[[ Input, beginning ]]
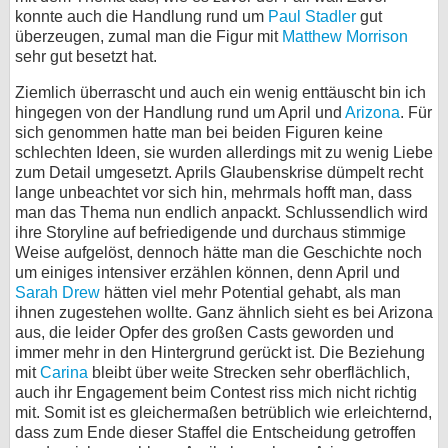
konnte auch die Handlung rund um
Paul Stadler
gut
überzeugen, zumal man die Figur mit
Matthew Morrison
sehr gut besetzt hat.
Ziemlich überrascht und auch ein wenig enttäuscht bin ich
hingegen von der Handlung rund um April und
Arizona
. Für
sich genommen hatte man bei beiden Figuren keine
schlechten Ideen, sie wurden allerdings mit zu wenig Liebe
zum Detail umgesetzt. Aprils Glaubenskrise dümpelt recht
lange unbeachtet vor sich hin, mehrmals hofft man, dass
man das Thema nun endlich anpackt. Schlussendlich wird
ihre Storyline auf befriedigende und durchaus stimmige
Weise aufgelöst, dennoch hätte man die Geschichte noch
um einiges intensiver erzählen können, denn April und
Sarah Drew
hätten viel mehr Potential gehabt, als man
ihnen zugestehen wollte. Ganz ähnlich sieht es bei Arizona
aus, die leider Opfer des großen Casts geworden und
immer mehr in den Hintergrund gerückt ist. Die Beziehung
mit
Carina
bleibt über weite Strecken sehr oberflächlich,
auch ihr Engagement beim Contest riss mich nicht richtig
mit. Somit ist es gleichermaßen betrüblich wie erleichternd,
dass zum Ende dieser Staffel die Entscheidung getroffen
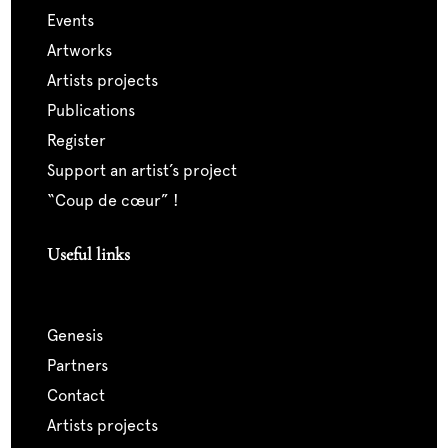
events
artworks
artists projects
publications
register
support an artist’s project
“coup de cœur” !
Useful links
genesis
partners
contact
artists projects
[[ Input, end ]]
▶ Problem requirements
If a line in the entries contains the word "Arizona", copy that line out.

▶ Result of the exercise
Arizona
ihnen zugestehen wollte. Ganz ähnlich sieht es bei Arizona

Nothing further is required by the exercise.